Start Planning Early

The first way to keep stress to a minimum is to start looking at colleges at the earliest opportunity. Looking for a college isn't a one-and-done process. On the contrary, it can take up to a few weeks or even month sorting through your options. Each college differs in various ways ranging from location to the degrees they offer. It requires a lot of research on your behalf, so it's important not to rush anything. Time management is also key because there are a few of the best private colleges that only accept applications for a limited time. Although we do encourage you to take your time, you must remain diligent and not wait too long. The longer you wait, the less likely there will be space left in the classes you need to take. Starting as early as possible gives you time to get your important documents in order and figure out what to do once you've finally chosen. 

Apply for a Scholarship

If there's one thing that can cause an unnecessary amount of stress, it's certainly the financial aspect. It's pretty common knowledge that pursuing a degree of any kind is going to cost you a fair share of money. Not only that, you then have to worry about paying back the student loan debt once you graduate. Or do you? You see, there's more than one way to finance a college education aside from a student loan. One method can let you attend college and not have to pay anything. scholarship. Like student loans, there are various scholarships to choose from. More specifically, there are various options that offer partial or full payment of your tuition.
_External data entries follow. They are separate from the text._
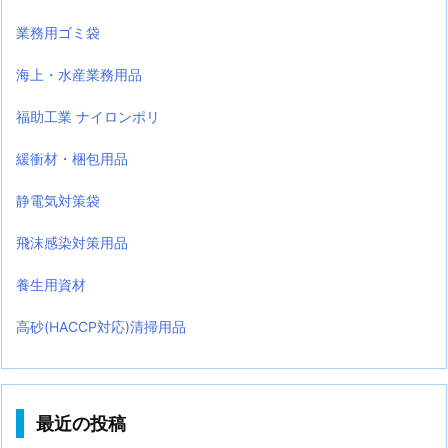
業務用ゴミ袋
海上・水産業務用品
福助工業 ナイロンポリ
緩衝材・梱包用品
静電気対策袋
飛沫感染対策用品
養生用資材
高砂(HACCP対応)清掃用品
最近の投稿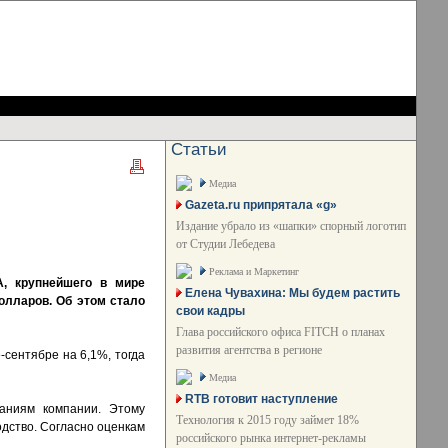
Статьи
Медиа
Gazeta.ru припрятала «g»
Издание убрало из «шапки» спорный логотип
от Студии Лебедева
Реклама и Маркетинг
, крупнейшего в мире
Елена Чувахина: Мы будем растить
долларов. Об этом стало
свои кадры
Глава российского офиса FITCH о планах
развития агентства в регионе
-сентябре на 6,1%, тогда
Медиа
RTB готовит наступление
даниям компании. Этому
Технология к 2015 году займет 18%
дство. Согласно оценкам
российского рынка интернет-рекламы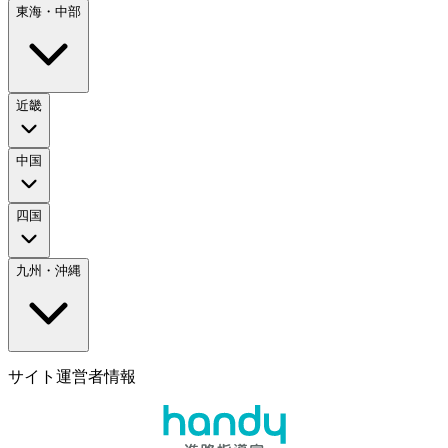
東海・中部
近畿
中国
四国
九州・沖縄
サイト運営者情報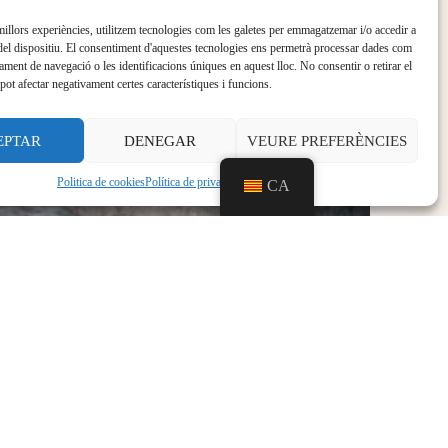
 millors experiències, utilitzem tecnologies com les galetes per emmagatzemar i/o accedir a
del dispositiu. El consentiment d'aquestes tecnologies ens permetrà processar dades com
ament de navegació o les identificacions úniques en aquest lloc. No consentir o retirar el
pot afectar negativament certes característiques i funcions.
EPTAR
DENEGAR
VEURE PREFERÈNCIES
Politica de cookies
Política de privacitat
Aviso legal
CA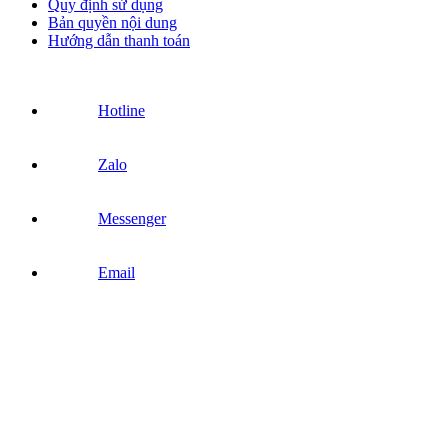
Quy định sử dụng
Bản quyền nội dung
Hướng dẫn thanh toán
Hotline
Zalo
Messenger
Email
Online search and application platforms let you filter out your specific needs, which can help you easily find what you're looking for. One thing to note, however, is that there's a specific difference you need to remember. Some scholarships are based on merit while others are based financial hardship. If you choose the latter, you may need proper documentation to prove you're in need. That said, you can also inquire at the college you want to attend. They should be able to guide you in the right direction and help you make a decision. If you're still struggling on finding a suitable option, why not ask your parent or advisor for help? They can help you assess everything, so you have a better idea on what to look for in a scholarship.

Put Your Mental Health First

Stress is notorious for causing all sorts of problems, but one of the most detrimental issues is how it can eat away at your mental health. Being a bad frame of mind can lead to you being overwhelmed easily, make you more anxiety-ridden, and even cause depression. If you're stressed about choosing a college, it can be tempting to stay up late at night trying to figure out which one is best for you. However, a lack of sleep can have a negative on how you think and perform during stressful situations.

Don't Be Afraid to Take Breaks

With all the hard work that's involved with finding a college and getting everything in order, you'll need all the rest you can get. Although it seems like a good idea to push through no matter what, doing so can be very bad for your overall health. That's why it's very important for you to take a break whenever you need to. Breaks let you unwind and de-stress before jumping back into the fray. You can spend it doing your favorite hobby, taking a walk or simply just kicking your feet up and relaxing. Do whatever helps you take a breather and resume when you're ready. This coping strategy can help you decrease stress while studying once you become a student too. This will be a continually important theme throughout your entire college career.